If you are the owner of a proxy website and do not use or heard about the robots.txt, you may get problems coming your way from other angry webmasters claiming that you have taken their web content without explicit permission. If you do not understand the above, then learn about this term “proxy hijacking” now. When your loyal proxy visitor uses your free proxy website to retrieve webpages from other sites on the web anonymously, those webpage content are instantly being rewritten by the web proxy script and appear to be hosted as your proxy website’s contents. What was painstakingly created on other internet websites now becomes your hijacked content after some proxy visitors anonymously surf those third party websites. If you happen to have those search engine bots from Google,Yahoo and MSN etc crawling through your proxy server contents at that moment, they may index those proxy hijacked content and associate those content to your anonymous proxy instead. When the real owners and authors of those content do a copyscape search on search engines and find their contents being listed on your anonymous web proxy and not rightfully on their own websites, they get angry and find your proxy ip and send emails to your proxy hosting provider and to the search engines to report your content stealing acts. Your anonymous web proxy may be removed from the important search engine results and that means a great loss of proxy earnings and traffic for you. Some inexperienced hosting companies may also suspend your hosting accounts. This is also a reason to go with specialized proxy hosting providers that are used to handling such copyright complaints and know the actual reason behind the content abuses as a by effects of the scripts used for surfing anonymously. If you are using Adsense for monetizing your web proxy, note that they have an explicit policy on not allowing you to put advertisements on content that does not belong exclusively to you. Some bitter, anti proxy content owners may even try and get your Adsense accounts banned by reporting that you are a spammer and are using duplicated content.

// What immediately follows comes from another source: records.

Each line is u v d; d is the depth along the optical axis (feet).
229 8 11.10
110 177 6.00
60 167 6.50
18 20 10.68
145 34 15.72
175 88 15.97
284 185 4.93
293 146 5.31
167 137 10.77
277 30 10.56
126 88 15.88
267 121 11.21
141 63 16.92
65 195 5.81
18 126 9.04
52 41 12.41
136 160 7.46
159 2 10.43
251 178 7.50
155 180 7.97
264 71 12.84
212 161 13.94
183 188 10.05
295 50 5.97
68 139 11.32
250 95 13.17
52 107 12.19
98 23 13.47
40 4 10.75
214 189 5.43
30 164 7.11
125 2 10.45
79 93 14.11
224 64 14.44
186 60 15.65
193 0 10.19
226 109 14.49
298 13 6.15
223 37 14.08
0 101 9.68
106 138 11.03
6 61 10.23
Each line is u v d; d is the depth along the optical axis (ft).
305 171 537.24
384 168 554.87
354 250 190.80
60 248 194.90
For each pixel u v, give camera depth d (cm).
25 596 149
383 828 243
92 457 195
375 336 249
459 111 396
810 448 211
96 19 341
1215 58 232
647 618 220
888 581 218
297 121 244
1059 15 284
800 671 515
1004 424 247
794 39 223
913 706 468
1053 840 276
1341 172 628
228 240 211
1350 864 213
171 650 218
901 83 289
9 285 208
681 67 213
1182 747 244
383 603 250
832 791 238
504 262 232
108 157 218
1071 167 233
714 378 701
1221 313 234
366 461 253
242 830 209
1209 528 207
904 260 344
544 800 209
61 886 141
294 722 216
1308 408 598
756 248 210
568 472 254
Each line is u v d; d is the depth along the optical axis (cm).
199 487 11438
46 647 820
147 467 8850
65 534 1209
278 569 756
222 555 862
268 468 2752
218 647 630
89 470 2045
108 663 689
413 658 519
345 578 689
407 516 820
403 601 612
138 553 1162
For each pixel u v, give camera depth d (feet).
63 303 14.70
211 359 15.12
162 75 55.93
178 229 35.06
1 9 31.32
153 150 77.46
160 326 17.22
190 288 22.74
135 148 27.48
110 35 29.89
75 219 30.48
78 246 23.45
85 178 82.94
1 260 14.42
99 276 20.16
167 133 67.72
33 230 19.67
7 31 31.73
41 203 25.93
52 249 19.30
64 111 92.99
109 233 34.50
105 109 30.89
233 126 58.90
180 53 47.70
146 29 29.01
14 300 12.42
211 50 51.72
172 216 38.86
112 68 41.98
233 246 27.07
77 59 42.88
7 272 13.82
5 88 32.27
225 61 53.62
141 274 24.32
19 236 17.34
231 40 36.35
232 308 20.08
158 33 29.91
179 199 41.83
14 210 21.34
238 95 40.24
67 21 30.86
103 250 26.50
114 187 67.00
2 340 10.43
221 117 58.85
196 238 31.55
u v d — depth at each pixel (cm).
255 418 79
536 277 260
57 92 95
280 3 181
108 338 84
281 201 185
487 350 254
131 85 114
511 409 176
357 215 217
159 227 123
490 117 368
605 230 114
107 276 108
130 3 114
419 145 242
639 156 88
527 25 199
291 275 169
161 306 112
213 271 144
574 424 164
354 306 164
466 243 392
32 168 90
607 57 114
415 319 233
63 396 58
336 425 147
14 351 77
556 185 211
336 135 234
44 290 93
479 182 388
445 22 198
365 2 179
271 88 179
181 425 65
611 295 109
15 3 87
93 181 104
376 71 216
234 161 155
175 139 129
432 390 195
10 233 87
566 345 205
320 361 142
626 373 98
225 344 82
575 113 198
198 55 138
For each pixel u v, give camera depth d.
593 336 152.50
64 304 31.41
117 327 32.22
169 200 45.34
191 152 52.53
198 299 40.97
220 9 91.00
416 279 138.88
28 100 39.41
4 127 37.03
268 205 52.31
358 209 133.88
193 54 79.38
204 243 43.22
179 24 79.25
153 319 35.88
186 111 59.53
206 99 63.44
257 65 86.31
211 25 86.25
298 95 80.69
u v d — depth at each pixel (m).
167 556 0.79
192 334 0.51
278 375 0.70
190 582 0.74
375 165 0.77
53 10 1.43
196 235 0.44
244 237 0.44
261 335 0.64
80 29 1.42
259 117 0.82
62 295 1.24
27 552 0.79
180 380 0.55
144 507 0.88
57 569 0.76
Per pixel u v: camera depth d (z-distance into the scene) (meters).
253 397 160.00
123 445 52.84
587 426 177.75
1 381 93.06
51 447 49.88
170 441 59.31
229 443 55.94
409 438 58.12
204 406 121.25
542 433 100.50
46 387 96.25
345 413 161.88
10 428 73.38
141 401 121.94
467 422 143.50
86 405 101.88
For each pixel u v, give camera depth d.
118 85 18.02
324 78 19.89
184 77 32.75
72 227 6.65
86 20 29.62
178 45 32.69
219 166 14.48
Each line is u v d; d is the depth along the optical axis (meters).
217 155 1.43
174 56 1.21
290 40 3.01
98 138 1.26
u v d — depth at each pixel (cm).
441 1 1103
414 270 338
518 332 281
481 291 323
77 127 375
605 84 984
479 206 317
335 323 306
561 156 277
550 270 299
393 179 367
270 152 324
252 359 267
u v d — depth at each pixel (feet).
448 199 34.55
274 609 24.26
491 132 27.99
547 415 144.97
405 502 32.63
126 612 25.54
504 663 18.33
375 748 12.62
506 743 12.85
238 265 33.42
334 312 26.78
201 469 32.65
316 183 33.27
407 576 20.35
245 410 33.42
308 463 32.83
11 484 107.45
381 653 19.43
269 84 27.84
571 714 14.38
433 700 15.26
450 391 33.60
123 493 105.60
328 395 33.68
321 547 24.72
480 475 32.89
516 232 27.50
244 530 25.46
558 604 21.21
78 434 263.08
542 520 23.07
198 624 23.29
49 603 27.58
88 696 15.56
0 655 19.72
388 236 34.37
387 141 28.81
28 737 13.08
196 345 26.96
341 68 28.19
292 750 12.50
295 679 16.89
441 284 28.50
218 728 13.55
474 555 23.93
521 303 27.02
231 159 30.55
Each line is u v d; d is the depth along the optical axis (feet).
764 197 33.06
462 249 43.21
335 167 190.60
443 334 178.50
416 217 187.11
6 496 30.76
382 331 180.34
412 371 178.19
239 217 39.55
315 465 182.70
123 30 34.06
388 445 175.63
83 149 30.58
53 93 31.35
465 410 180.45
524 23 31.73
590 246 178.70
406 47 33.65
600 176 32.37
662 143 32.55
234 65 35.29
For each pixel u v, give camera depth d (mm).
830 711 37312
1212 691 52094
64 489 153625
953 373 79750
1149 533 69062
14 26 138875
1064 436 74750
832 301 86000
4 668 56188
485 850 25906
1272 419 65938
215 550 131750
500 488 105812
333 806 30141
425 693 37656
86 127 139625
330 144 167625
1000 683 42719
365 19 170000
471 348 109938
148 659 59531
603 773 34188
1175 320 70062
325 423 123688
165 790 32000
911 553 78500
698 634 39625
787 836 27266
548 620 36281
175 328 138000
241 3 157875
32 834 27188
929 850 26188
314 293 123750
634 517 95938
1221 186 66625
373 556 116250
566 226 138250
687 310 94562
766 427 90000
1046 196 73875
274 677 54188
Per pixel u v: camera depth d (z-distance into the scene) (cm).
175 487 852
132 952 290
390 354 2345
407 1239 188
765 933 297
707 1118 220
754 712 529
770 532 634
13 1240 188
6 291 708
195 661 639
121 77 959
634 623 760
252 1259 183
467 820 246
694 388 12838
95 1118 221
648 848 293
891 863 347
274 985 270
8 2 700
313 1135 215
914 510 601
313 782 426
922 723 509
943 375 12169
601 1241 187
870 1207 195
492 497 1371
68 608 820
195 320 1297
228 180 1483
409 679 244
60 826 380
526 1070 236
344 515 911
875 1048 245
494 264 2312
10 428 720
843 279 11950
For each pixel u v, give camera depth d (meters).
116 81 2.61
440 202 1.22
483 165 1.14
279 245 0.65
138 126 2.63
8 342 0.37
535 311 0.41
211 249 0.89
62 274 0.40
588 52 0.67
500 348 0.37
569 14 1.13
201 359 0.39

If you are only running a transparent proxy list site or providing free school proxy lists without actually using a proxy script, then you do not really need to read on. We have also heard about bypass proxy webmasters losing their Google Adsense accounts because they are not careful with the robot.txt. If you bothered to read the terms and conditions when you sign up with Adsense, you will notice that you are not supposed to put your Adsense advertisements on websites that contain adult and naughty contents. You are very sure there are not such stuff, pictures and videos etc on your site right? What if I tell you 80% of all web proxy users like to surf and download such naughty contents. They use your public proxy for anonymous ip purposes. Not every user is using your services just to unblock and proxy myspace from their schools. Within a day of running web proxys, your proxy users will have helped you to auto created sufficient picture and video content to rival the other naughty websites. When a Google Adsense employee find checks your proxy website contents and find those pictures that are clearly flouting their rules and terms, you can say bye bye to your account and any earnings made so far. You will not get any chance to explain the situation either. Just take a look at what happens to all the careless webmasters. They have to end up using other advertising networks such as Adbrite, Adversal etc which only provides less than 1/3 of their previous earnings with Adsense. By the way, when you are banned from Adsense, it is nearly for life.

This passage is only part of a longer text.